Les problèmes les plus fréquents sur la Kadjar – comme le régulateur de pression de carburant, les pannes électroniques et la rouille/problèmes de châssis – coûtent globalement entre 500 et 1 500 € par réparation, plusieurs soucis pouvant s’additionner. Sur quelques années, tu peux ainsi facilement dépenser plusieurs milliers d’euros supplémentaires pour un exemplaire avec un historique de pannes. La baisse de prix à l’achat ne vaut le coup que si tu achètes une Kadjar essence bien entretenue, contrôlée techniquement et livrée sans gros codes défaut ni rouille. Sans un tel contrôle approfondi avant achat, le prix d’achat plus bas ne compense généralement pas le risque de réparations coûteuses.
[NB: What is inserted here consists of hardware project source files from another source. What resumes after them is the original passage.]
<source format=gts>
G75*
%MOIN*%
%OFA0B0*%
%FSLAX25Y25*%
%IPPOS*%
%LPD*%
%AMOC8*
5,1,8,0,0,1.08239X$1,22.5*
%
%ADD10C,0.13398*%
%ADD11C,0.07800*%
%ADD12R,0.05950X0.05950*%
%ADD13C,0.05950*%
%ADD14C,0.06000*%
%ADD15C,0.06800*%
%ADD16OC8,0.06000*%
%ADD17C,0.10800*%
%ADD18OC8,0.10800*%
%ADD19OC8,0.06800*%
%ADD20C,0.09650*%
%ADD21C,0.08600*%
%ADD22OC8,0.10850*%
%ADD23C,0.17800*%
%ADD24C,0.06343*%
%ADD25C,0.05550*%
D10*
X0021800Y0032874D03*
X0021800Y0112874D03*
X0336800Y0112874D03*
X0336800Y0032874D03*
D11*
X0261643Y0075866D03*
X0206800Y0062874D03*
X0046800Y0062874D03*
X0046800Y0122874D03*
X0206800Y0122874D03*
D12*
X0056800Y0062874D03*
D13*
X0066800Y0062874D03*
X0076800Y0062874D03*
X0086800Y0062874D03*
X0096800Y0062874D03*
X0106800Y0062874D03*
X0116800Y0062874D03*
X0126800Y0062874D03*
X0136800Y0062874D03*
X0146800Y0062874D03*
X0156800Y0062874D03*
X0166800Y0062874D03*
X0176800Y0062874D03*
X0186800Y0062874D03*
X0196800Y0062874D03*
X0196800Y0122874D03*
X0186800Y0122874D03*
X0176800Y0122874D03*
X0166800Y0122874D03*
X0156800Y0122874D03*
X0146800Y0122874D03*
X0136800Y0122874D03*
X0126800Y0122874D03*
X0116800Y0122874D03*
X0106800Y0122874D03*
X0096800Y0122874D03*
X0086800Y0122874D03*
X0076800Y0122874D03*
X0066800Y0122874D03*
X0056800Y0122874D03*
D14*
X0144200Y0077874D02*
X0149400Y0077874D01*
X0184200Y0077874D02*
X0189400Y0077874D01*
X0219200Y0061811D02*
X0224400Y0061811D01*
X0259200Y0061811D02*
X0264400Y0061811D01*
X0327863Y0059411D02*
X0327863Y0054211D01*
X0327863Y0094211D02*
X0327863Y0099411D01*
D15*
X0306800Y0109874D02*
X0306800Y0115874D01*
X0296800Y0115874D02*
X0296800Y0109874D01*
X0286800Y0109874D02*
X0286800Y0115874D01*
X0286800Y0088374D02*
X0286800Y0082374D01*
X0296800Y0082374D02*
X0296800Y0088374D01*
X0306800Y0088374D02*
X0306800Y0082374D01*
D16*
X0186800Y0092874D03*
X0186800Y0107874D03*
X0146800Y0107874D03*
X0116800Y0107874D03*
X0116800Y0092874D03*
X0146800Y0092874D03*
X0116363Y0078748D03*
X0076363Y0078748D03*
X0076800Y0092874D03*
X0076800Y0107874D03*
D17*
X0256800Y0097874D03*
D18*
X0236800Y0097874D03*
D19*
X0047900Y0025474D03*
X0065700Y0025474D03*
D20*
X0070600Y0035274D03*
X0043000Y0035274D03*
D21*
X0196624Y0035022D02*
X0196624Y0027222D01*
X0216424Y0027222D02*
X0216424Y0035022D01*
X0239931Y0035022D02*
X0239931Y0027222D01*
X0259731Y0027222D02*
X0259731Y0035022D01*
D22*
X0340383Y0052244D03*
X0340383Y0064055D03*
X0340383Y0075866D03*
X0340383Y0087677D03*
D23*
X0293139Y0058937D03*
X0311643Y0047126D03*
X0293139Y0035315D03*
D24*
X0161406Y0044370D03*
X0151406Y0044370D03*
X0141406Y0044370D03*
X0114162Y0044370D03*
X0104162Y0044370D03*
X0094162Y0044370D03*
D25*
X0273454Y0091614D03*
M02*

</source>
Les dealbreakers sont les problèmes moteur persistants tels que perte de puissance, à-coups ou calages, combinés à un voyant moteur allumé, en particulier sur les diesels. Un régulateur de pression de carburant défectueux ou déjà remplacé plusieurs fois avec des plaintes récurrentes est aussi une bonne raison de renoncer à l’achat. Des pannes électriques étendues (plusieurs systèmes qui tombent en panne, dégâts d’eau/corrosion dans les faisceaux) constituent également un signal d’alarme. Une rouille importante sur le châssis ou sur des éléments structurels de carrosserie rend la voiture à déconseiller, quel que soit le prix.
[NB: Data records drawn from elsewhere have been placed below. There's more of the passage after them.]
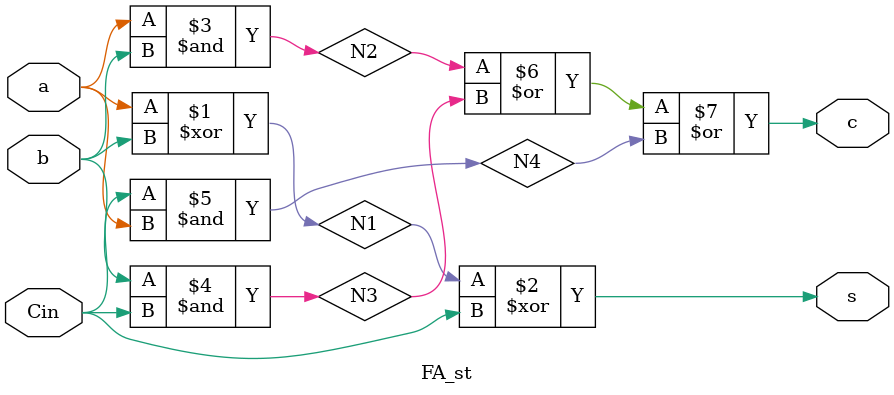
<source format=v>
module FA_st(s,c,a,b,Cin);
  input a,b,Cin;
  output s, c;
  wire N1, N2, N3, N4;
  xor xor1(N1, a, b);
  xor xor2(s, N1, Cin);
  and and1(N2, a, b);
  and and2(N3, b, Cin);
  and and3(N4, Cin, a);
  or or1(c, N2, N3, N4);
endmodule

</source>
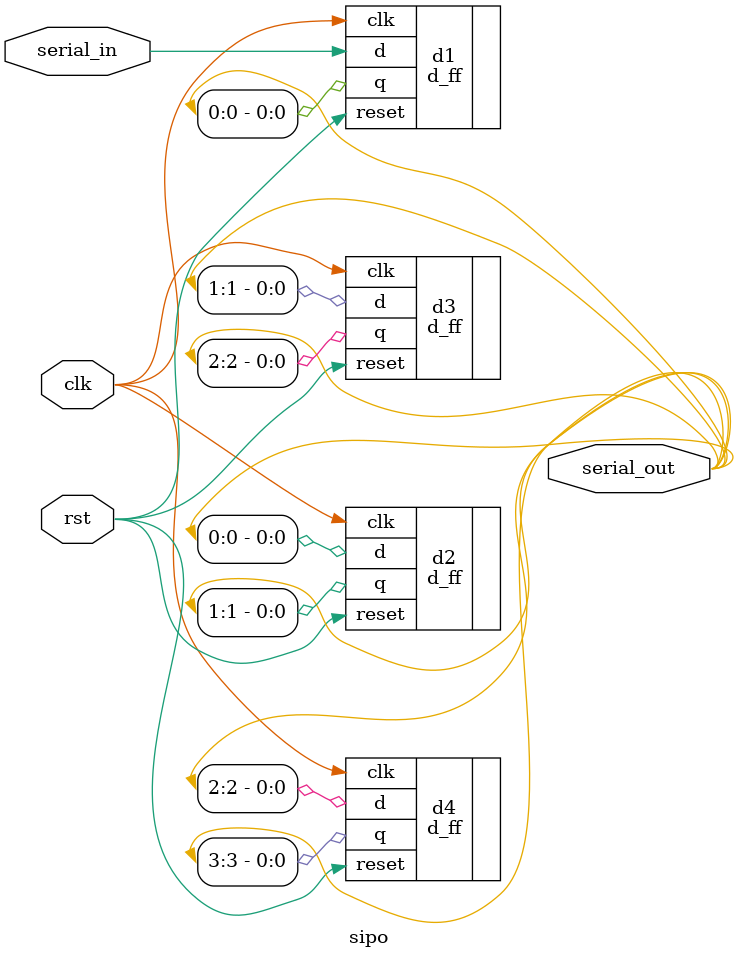
<source format=v>
module sipo(
input serial_in,
input rst,clk,
output  [3:0]serial_out
);
//internal_register
d_ff d1(.d(serial_in),.clk(clk),.reset(rst),.q(serial_out[0]));
d_ff d2(.d(serial_out[0]),.clk(clk),.reset(rst),.q(serial_out[1]));
d_ff d3(.d(serial_out[1]),.clk(clk),.reset(rst),.q(serial_out[2]));
d_ff d4(.d(serial_out[2]),.clk(clk),.reset(rst),.q(serial_out[3]));

endmodule

</source>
Des problèmes résolus n’affectent pas nécessairement la fiabilité, à condition qu’ils aient été réparés dans les règles de l’art et que cela soit prouvé par des factures et un historique d’entretien complet. En revanche, des soucis persistants ou récurrents tels que problèmes de moteur ou de pression de carburant, pannes électriques et rouille nuisent bel et bien à la fiabilité et augmentent le risque de réparations coûteuses. Une Kadjar présentant des problèmes structurels ou répétés, clairement documentés, aura une valeur de revente future plus faible qu’un exemplaire comparable sans ce passif. Les acheteurs et les professionnels tiennent généralement compte d’une prime de risque plus élevée en cas de problèmes connus, ce qui se traduit par une valeur de reprise ou de vente plus basse.
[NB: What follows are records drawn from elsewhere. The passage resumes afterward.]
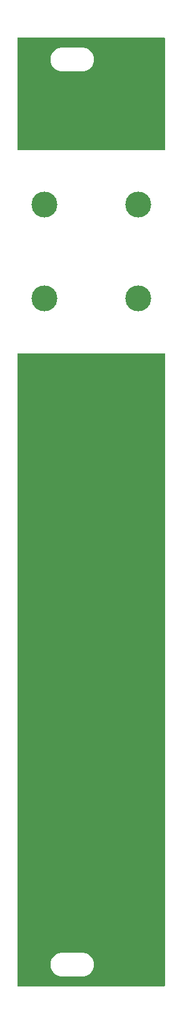
<source format=gbr>
%TF.GenerationSoftware,KiCad,Pcbnew,6.0.11-2627ca5db0~126~ubuntu22.04.1*%
%TF.CreationDate,2024-04-26T14:23:43+02:00*%
%TF.ProjectId,OTBreakOut_AntennaPanel,4f544272-6561-46b4-9f75-745f416e7465,rev?*%
%TF.SameCoordinates,Original*%
%TF.FileFunction,Copper,L2,Bot*%
%TF.FilePolarity,Positive*%
%FSLAX46Y46*%
G04 Gerber Fmt 4.6, Leading zero omitted, Abs format (unit mm)*
G04 Created by KiCad (PCBNEW 6.0.11-2627ca5db0~126~ubuntu22.04.1) date 2024-04-26 14:23:43*
%MOMM*%
%LPD*%
G01*
G04 APERTURE LIST*
%TA.AperFunction,WasherPad*%
%ADD10C,3.500000*%
%TD*%
G04 APERTURE END LIST*
D10*
%TO.P,REF\u002A\u002A,*%
%TO.N,*%
X106350000Y-69150000D03*
X106350000Y-81850000D03*
X93650000Y-69150000D03*
X93650000Y-81850000D03*
%TD*%
%TA.AperFunction,NonConductor*%
G36*
X109941121Y-89270002D02*
G01*
X109987614Y-89323658D01*
X109999000Y-89376000D01*
X109999000Y-97823000D01*
X109990161Y-173604298D01*
X109990015Y-174854141D01*
X109970005Y-174922259D01*
X109916344Y-174968746D01*
X109864141Y-174980126D01*
X91009000Y-174999000D01*
X90135985Y-174999000D01*
X90067864Y-174978998D01*
X90021371Y-174925342D01*
X90009985Y-174873015D01*
X90009828Y-173521690D01*
X90009665Y-172119978D01*
X94499000Y-172119978D01*
X94534764Y-172357255D01*
X94605492Y-172586551D01*
X94709606Y-172802745D01*
X94844778Y-173001006D01*
X95007990Y-173176907D01*
X95195596Y-173326517D01*
X95403404Y-173446496D01*
X95407793Y-173448219D01*
X95407796Y-173448220D01*
X95523062Y-173493458D01*
X95626774Y-173534162D01*
X95631366Y-173535210D01*
X95631369Y-173535211D01*
X95832599Y-173581140D01*
X95860714Y-173587557D01*
X95865407Y-173587909D01*
X95865409Y-173587909D01*
X95980016Y-173596497D01*
X96100000Y-173605489D01*
X96100000Y-173602049D01*
X96109917Y-173601000D01*
X98786261Y-173601000D01*
X98800000Y-173602218D01*
X98800000Y-173605489D01*
X98940404Y-173594967D01*
X99034591Y-173587909D01*
X99034593Y-173587909D01*
X99039286Y-173587557D01*
X99067401Y-173581140D01*
X99268631Y-173535211D01*
X99268634Y-173535210D01*
X99273226Y-173534162D01*
X99376938Y-173493458D01*
X99492204Y-173448220D01*
X99492207Y-173448219D01*
X99496596Y-173446496D01*
X99704404Y-173326517D01*
X99892010Y-173176907D01*
X100055222Y-173001006D01*
X100190394Y-172802745D01*
X100294508Y-172586551D01*
X100365236Y-172357255D01*
X100401000Y-172119978D01*
X100401000Y-171880022D01*
X100365236Y-171642745D01*
X100294508Y-171413449D01*
X100190394Y-171197256D01*
X100055222Y-170998994D01*
X99892010Y-170823093D01*
X99704404Y-170673483D01*
X99496596Y-170553504D01*
X99492207Y-170551781D01*
X99492204Y-170551780D01*
X99376938Y-170506542D01*
X99273226Y-170465838D01*
X99268634Y-170464790D01*
X99268631Y-170464789D01*
X99043878Y-170413491D01*
X99043877Y-170413491D01*
X99039286Y-170412443D01*
X99034593Y-170412091D01*
X99034591Y-170412091D01*
X98919984Y-170403503D01*
X98800000Y-170394511D01*
X98800000Y-170397951D01*
X98790083Y-170399000D01*
X96113739Y-170399000D01*
X96100000Y-170397782D01*
X96100000Y-170394511D01*
X95959596Y-170405033D01*
X95865409Y-170412091D01*
X95865407Y-170412091D01*
X95860714Y-170412443D01*
X95856123Y-170413491D01*
X95856122Y-170413491D01*
X95631369Y-170464789D01*
X95631366Y-170464790D01*
X95626774Y-170465838D01*
X95523062Y-170506542D01*
X95407796Y-170551780D01*
X95407793Y-170551781D01*
X95403404Y-170553504D01*
X95195596Y-170673483D01*
X95007990Y-170823093D01*
X94844778Y-170998994D01*
X94709606Y-171197256D01*
X94605492Y-171413449D01*
X94534764Y-171642745D01*
X94499000Y-171880022D01*
X94499000Y-172119978D01*
X90009665Y-172119978D01*
X90001000Y-97823000D01*
X90001000Y-89376000D01*
X90021002Y-89307879D01*
X90074658Y-89261386D01*
X90127000Y-89250000D01*
X109873000Y-89250000D01*
X109941121Y-89270002D01*
G37*
%TD.AperFunction*%
%TA.AperFunction,NonConductor*%
G36*
X109941121Y-46521002D02*
G01*
X109987614Y-46574658D01*
X109999000Y-46627000D01*
X109999000Y-61624000D01*
X109978998Y-61692121D01*
X109925342Y-61738614D01*
X109873000Y-61750000D01*
X90127000Y-61750000D01*
X90058879Y-61729998D01*
X90012386Y-61676342D01*
X90001000Y-61624000D01*
X90001000Y-49619978D01*
X94499000Y-49619978D01*
X94534764Y-49857255D01*
X94605492Y-50086551D01*
X94709606Y-50302745D01*
X94844778Y-50501006D01*
X95007990Y-50676907D01*
X95195596Y-50826517D01*
X95403404Y-50946496D01*
X95407793Y-50948219D01*
X95407796Y-50948220D01*
X95523062Y-50993458D01*
X95626774Y-51034162D01*
X95631366Y-51035210D01*
X95631369Y-51035211D01*
X95832599Y-51081140D01*
X95860714Y-51087557D01*
X95865407Y-51087909D01*
X95865409Y-51087909D01*
X95980016Y-51096497D01*
X96100000Y-51105489D01*
X96100000Y-51102049D01*
X96109917Y-51101000D01*
X98786261Y-51101000D01*
X98800000Y-51102218D01*
X98800000Y-51105489D01*
X98940404Y-51094967D01*
X99034591Y-51087909D01*
X99034593Y-51087909D01*
X99039286Y-51087557D01*
X99067401Y-51081140D01*
X99268631Y-51035211D01*
X99268634Y-51035210D01*
X99273226Y-51034162D01*
X99376938Y-50993458D01*
X99492204Y-50948220D01*
X99492207Y-50948219D01*
X99496596Y-50946496D01*
X99704404Y-50826517D01*
X99892010Y-50676907D01*
X100055222Y-50501006D01*
X100190394Y-50302745D01*
X100294508Y-50086551D01*
X100365236Y-49857255D01*
X100401000Y-49619978D01*
X100401000Y-49380022D01*
X100365236Y-49142745D01*
X100294508Y-48913449D01*
X100190394Y-48697256D01*
X100055222Y-48498994D01*
X99892010Y-48323093D01*
X99704404Y-48173483D01*
X99496596Y-48053504D01*
X99492207Y-48051781D01*
X99492204Y-48051780D01*
X99376938Y-48006542D01*
X99273226Y-47965838D01*
X99268634Y-47964790D01*
X99268631Y-47964789D01*
X99043878Y-47913491D01*
X99043877Y-47913491D01*
X99039286Y-47912443D01*
X99034593Y-47912091D01*
X99034591Y-47912091D01*
X98919984Y-47903503D01*
X98800000Y-47894511D01*
X98800000Y-47897951D01*
X98790083Y-47899000D01*
X96113739Y-47899000D01*
X96100000Y-47897782D01*
X96100000Y-47894511D01*
X95959596Y-47905033D01*
X95865409Y-47912091D01*
X95865407Y-47912091D01*
X95860714Y-47912443D01*
X95856123Y-47913491D01*
X95856122Y-47913491D01*
X95631369Y-47964789D01*
X95631366Y-47964790D01*
X95626774Y-47965838D01*
X95523062Y-48006542D01*
X95407796Y-48051780D01*
X95407793Y-48051781D01*
X95403404Y-48053504D01*
X95195596Y-48173483D01*
X95007990Y-48323093D01*
X94844778Y-48498994D01*
X94709606Y-48697256D01*
X94605492Y-48913449D01*
X94534764Y-49142745D01*
X94499000Y-49380022D01*
X94499000Y-49619978D01*
X90001000Y-49619978D01*
X90001000Y-46627000D01*
X90021002Y-46558879D01*
X90074658Y-46512386D01*
X90127000Y-46501000D01*
X109873000Y-46501000D01*
X109941121Y-46521002D01*
G37*
%TD.AperFunction*%
M02*

</source>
Demande l’historique d’entretien complet (carnet tamponné et factures), en mettant l’accent sur les réparations du moteur et du système de carburant, y compris tout remplacement du régulateur de pression de carburant et des injecteurs. Consulte tous les codes défaut enregistrés et les rapports de diagnostic (lectures OBD) des dernières années, surtout en cas de plaintes de perte de puissance ou de ratés. Vérifie si les mises à jour logicielles, rappels et réparations sous garantie/« goodwill » ont été effectués et documentés par un concessionnaire officiel. Demande en plus les rapports des contrôles techniques récents, des expertises ou des inspections d’achat, avec les conclusions concernant la rouille, l’électronique et la boîte de vitesses.